**YOUR TASK:**
In the records below, start at the line that contains "Rank the series" and stop after the line that contains "Row 4, Row 1, Row 3, Row 2". Give those lines as a JSON list of strings, one string per line, with blank lines left out.

**RAW DATA:**
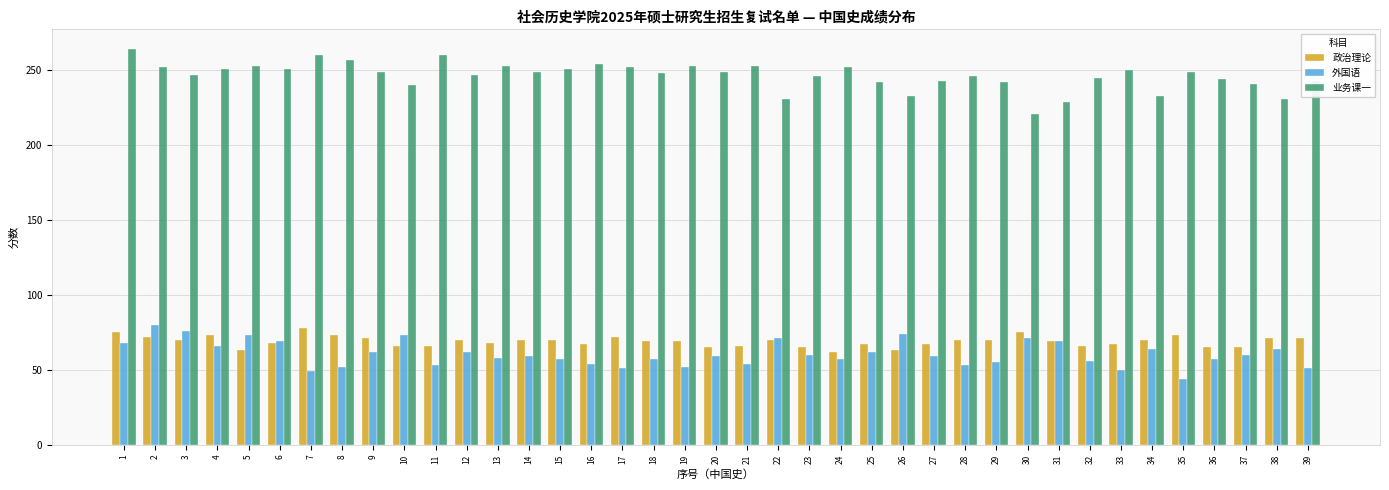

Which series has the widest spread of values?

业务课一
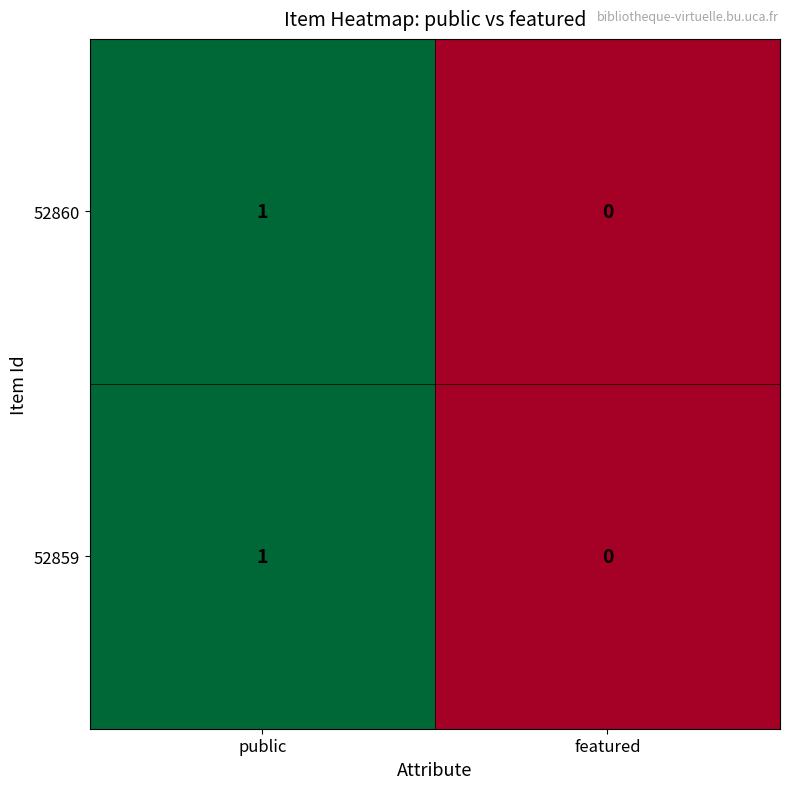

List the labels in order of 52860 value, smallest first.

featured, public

---

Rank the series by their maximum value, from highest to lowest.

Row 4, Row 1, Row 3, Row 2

**ANSWER FOR THIS EXERCISE:**
[
  "Rank the series by their maximum value, from highest to lowest.",
  "Row 4, Row 1, Row 3, Row 2"
]